111 MEMBERS OF THE CYTOKINE-RECEPTOR GAMMA-CHAIN CYTOKINE FAMILY REGULATE CD8+CD127+ AND CD8+CD127-T-CELL CYCLING, SURVIVAL AND SUSCEPTIBILITY TO ACTIVATION-INDUCED APOPTOSIS A Crawley1, T Katz2, K Parato1, J Angel1 Objectives: The expression of IL-7 receptor alpha (CD127) on CD8+ T-cells has been associated with HIV pathogenesis and is down-regulated by cytokines of the cytokine-receptor gamma-chain cytokine family (IL-2,-4,-7,-15,-21), as shown previously in this lab. These cytokines influence T-cell differentiation, although the importance of CD127 in the process is unknown. This research investigates how this family of cytokines contributes to the maintenance, survival and differentiation of CD8+ T-cells in the context of CD127 expression.
1Ottawa Health Research Institute; 2University of Ottawa, Ottawa, Ontario
Methods: Cell division of isolated CD8+CD127+ and CD8+CD127-T-cells in response to mitogenic stimuli and cytokines was analyzed by flow cytometry using CFSE. The expression of CD45RA was used to distinguish between naïve, effector and memory cells. Expression of anti-apoptotic bcl-2 in cytokine-treated cells was assessed and susceptibility to apoptosis-inducing stimuli (anti-Fas or anti-CD3) was measured by AnnexinV+ cell staining.
Results: A significant increase in the percentage of activated CD127+CD45RA-and CD127-CD45RA-cells (effector/memory) undergoing multiple cell divisions in response to mitogen and IL-4 was observed compared to CD127+CD45RA+ and CD127-CD45RA+ cells (naïve/effector). This effect was especially pronounced in the CD127-population. The expression of bcl-2 in IL-2- or IL-15-treated CD8+CD127+ T-cells was significantly greater than that in CD8+CD127- T-cells. Preliminary results suggest that Fas expression influences responses to activation-induce apoptosis.

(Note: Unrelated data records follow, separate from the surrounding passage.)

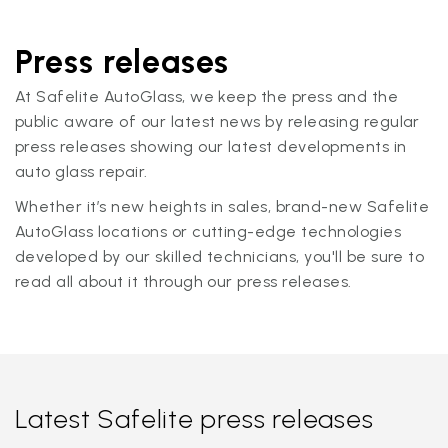
Press releases
At Safelite AutoGlass, we keep the press and the
public aware of our latest news by releasing regular
press releases showing our latest developments in
auto glass repair.
Whether it’s new heights in sales, brand-new Safelite
AutoGlass locations or cutting-edge technologies
developed by our skilled technicians, you'll be sure to
read all about it through our press releases.
Latest Safelite press releases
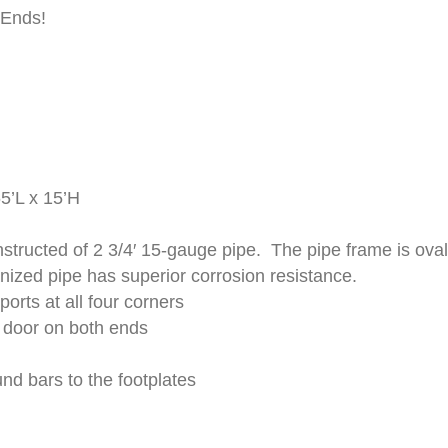
 Ends!
5’L x 15’H
structed of 2 3/4′ 15-gauge pipe. The pipe frame is oval
ized pipe has superior corrosion resistance.
orts at all four corners
 door on both ends
nd bars to the footplates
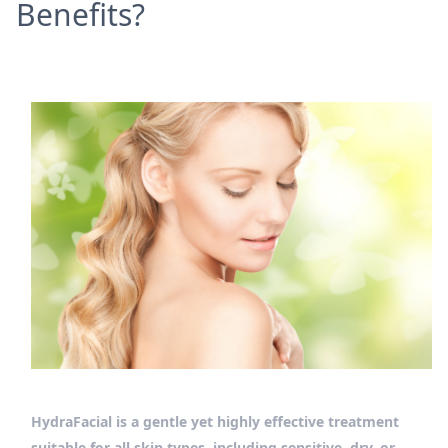
Benefits?
HydraFacial is a gentle yet highly effective treatment
suitable for all skin types, including sensitive, dry, or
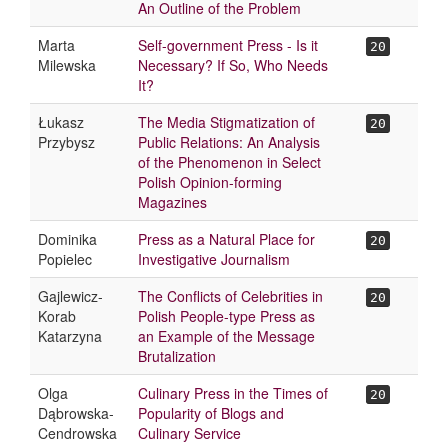
An Outline of the Problem
Marta
Self-government Press - Is it
20
Milewska
Necessary? If So, Who Needs
It?
Łukasz
The Media Stigmatization of
20
Przybysz
Public Relations: An Analysis
of the Phenomenon in Select
Polish Opinion-forming
Magazines
Dominika
Press as a Natural Place for
20
Popielec
Investigative Journalism
Gajlewicz-
The Conflicts of Celebrities in
20
Korab
Polish People-type Press as
Katarzyna
an Example of the Message
Brutalization
Olga
Culinary Press in the Times of
20
Dąbrowska-
Popularity of Blogs and
Cendrowska
Culinary Service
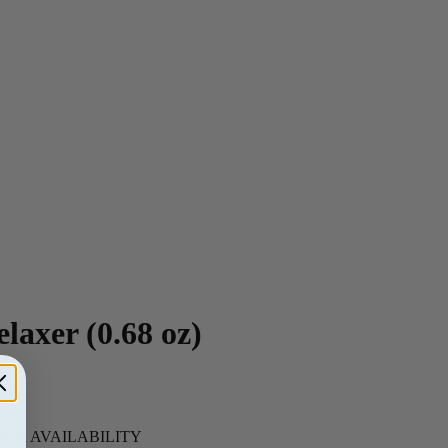
laxer (0.68 oz)
 FOR AVAILABILITY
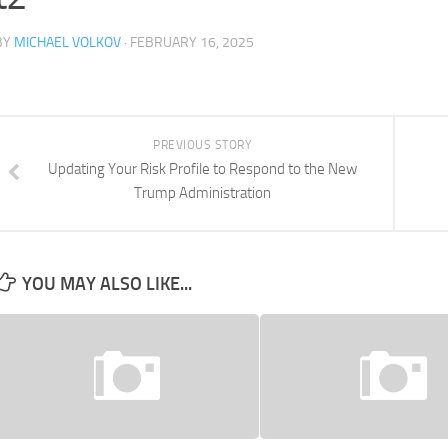
BY
MICHAEL VOLKOV
· FEBRUARY 16, 2025
PREVIOUS STORY
Updating Your Risk Profile to Respond to the New
Trump Administration
YOU MAY ALSO LIKE...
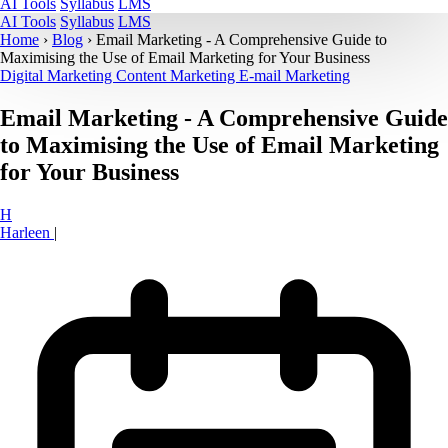
AI Tools
Syllabus
LMS
AI Tools
Syllabus
LMS
Home
›
Blog
›
Email Marketing - A Comprehensive Guide to
Maximising the Use of Email Marketing for Your Business
Digital Marketing
Content Marketing
E-mail Marketing
Email Marketing - A Comprehensive Guide
to Maximising the Use of Email Marketing
for Your Business
H
Harleen
|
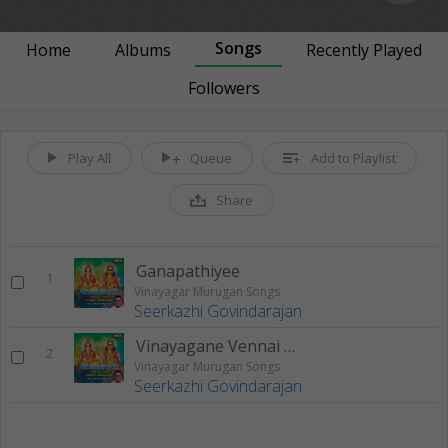
Songs
Home
Albums
Recently Played
Followers
Play All
Queue
Add to Playlist
Share
Ganapathiyee
1
Vinayagar Murugan Songs
Seerkazhi Govindarajan
Vinayagane Vennai Thirpavanee
2
Vinayagar Murugan Songs
Seerkazhi Govindarajan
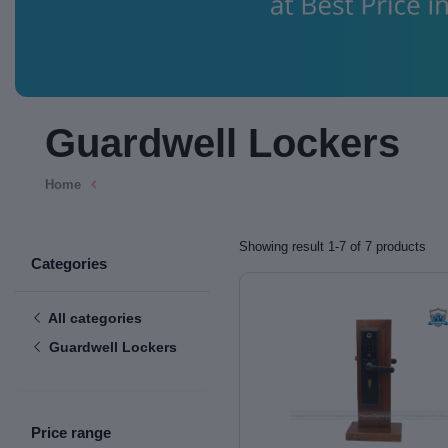
Guardwell Lockers
Home
Showing result 1-7 of 7 products
Categories
All categories
Guardwell Lockers
Price range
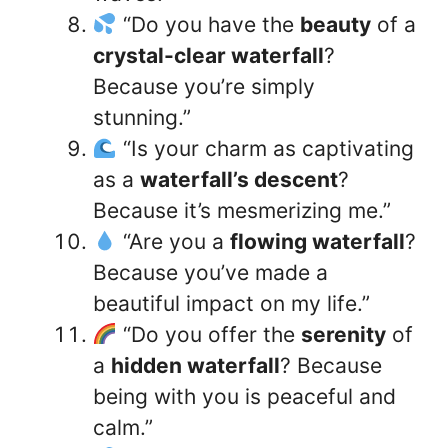
“Do you have the
beauty
of a
crystal-clear waterfall
?
Because you’re simply
stunning.”
“Is your charm as captivating
as a
waterfall’s descent
?
Because it’s mesmerizing me.”
“Are you a
flowing waterfall
?
Because you’ve made a
beautiful impact on my life.”
“Do you offer the
serenity
of
a
hidden waterfall
? Because
being with you is peaceful and
calm.”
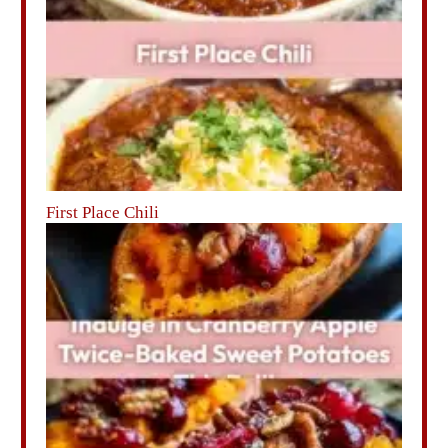
First Place Chili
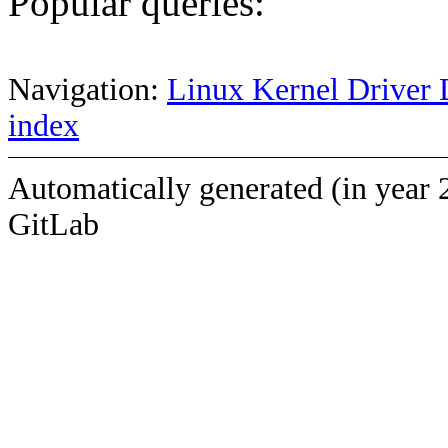
Popular queries:
Navigation:
Linux Kernel Driver 
index
Automatically generated (in year 
GitLab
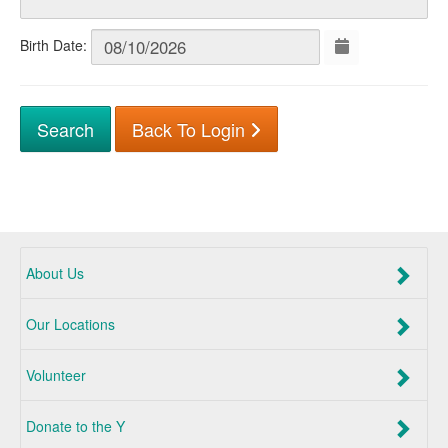
Birth Date:
Back To Login
About Us
Our Locations
Volunteer
Donate to the Y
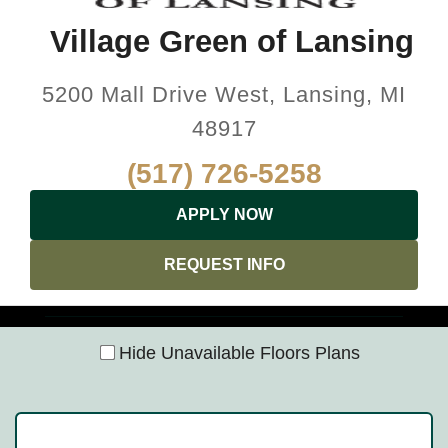
Village Green of Lansing
5200 Mall Drive West, Lansing, MI
48917
(517) 726-5258
APPLY NOW
REQUEST INFO
Hide Unavailable Floors Plans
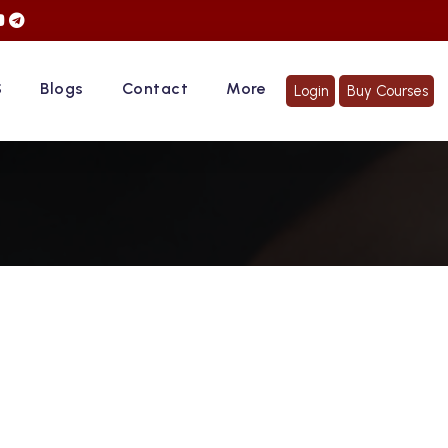
ACE TO FACE CLASSES" | Hurry Up... Register Now!
S
Blogs
Contact
More
Login
Buy Courses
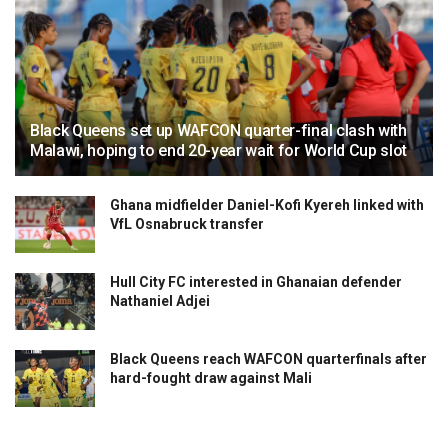
Black Queens set up WAFCON quarter-final clash with
Malawi, hoping to end 20-year wait for World Cup slot
Ghana midfielder Daniel-Kofi Kyereh linked with
VfL Osnabruck transfer
Hull City FC interested in Ghanaian defender
Nathaniel Adjei
Black Queens reach WAFCON quarterfinals after
hard-fought draw against Mali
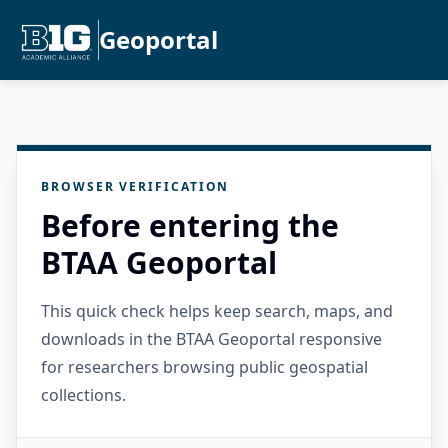
Geoportal
BROWSER VERIFICATION
Before entering the
BTAA Geoportal
This quick check helps keep search, maps, and
downloads in the BTAA Geoportal responsive
for researchers browsing public geospatial
collections.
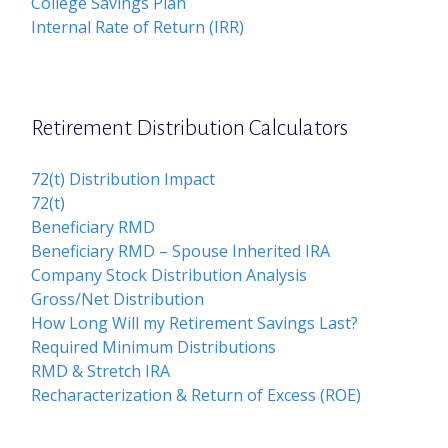
College Savings Plan
Internal Rate of Return (IRR)
Retirement Distribution Calculators
72(t) Distribution Impact
72(t)
Beneficiary RMD
Beneficiary RMD – Spouse Inherited IRA
Company Stock Distribution Analysis
Gross/Net Distribution
How Long Will my Retirement Savings Last?
Required Minimum Distributions
RMD & Stretch IRA
Recharacterization & Return of Excess (ROE)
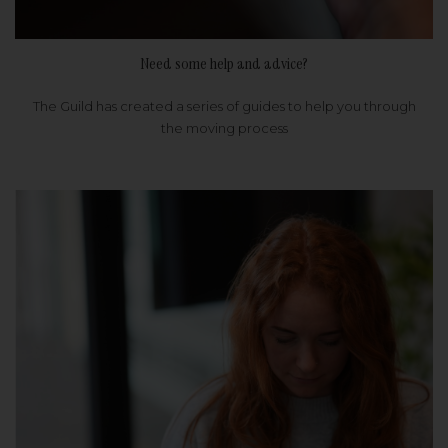
Need some help and advice?
The Guild has created a series of guides to help you through
the moving process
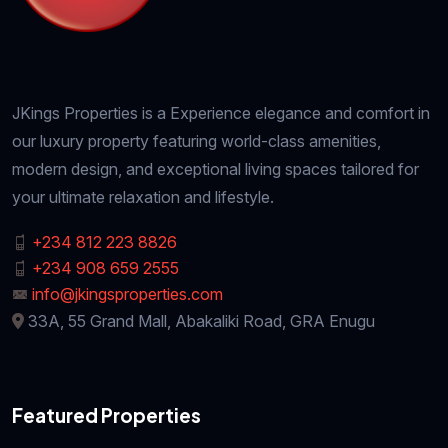
JKings Properties is a Experience elegance and comfort in
our luxury property featuring world-class amenities,
modern design, and exceptional living spaces tailored for
your ultimate relaxation and lifestyle.
+234 812 223 8826
+234 908 659 2555
info@jkingsproperties.com
33A, 55 Grand Mall, Abakaliki Road, GRA Enugu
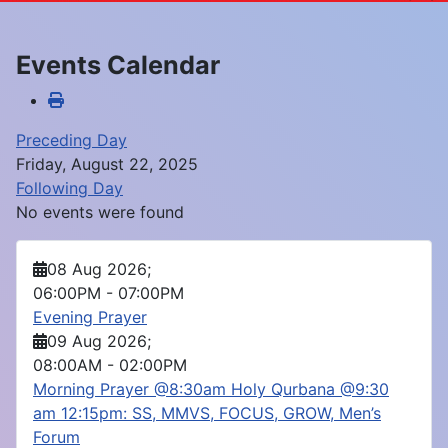
Events Calendar
Preceding Day
Friday, August 22, 2025
Following Day
No events were found
08 Aug 2026
;
06:00PM
-
07:00PM
Evening Prayer
09 Aug 2026
;
08:00AM
-
02:00PM
Morning Prayer @8:30am Holy Qurbana @9:30
am 12:15pm: SS, MMVS, FOCUS, GROW, Men’s
Forum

Conclusions: This research is the first to treat isolated CD8+CD127+ and CD8+CD127-T-cells with cytokines and the results suggest subset-specific responses. Differences in cell division potentials and susceptibility to apoptosis between these subsets may explain cell fate determination. For instance, the CD8+ T-cell effector phase is followed by significant cell death and the generation of memory CD8+ T-cells expressing high levels of CD127. Identifying novel aspects of CD127 T-cell subsets will contribute to the design of therapies aimed at enhancing CD8+ T-cell function and controlling HIV viral replication as well as add to the knowledge base relating to T-cell homeostasis.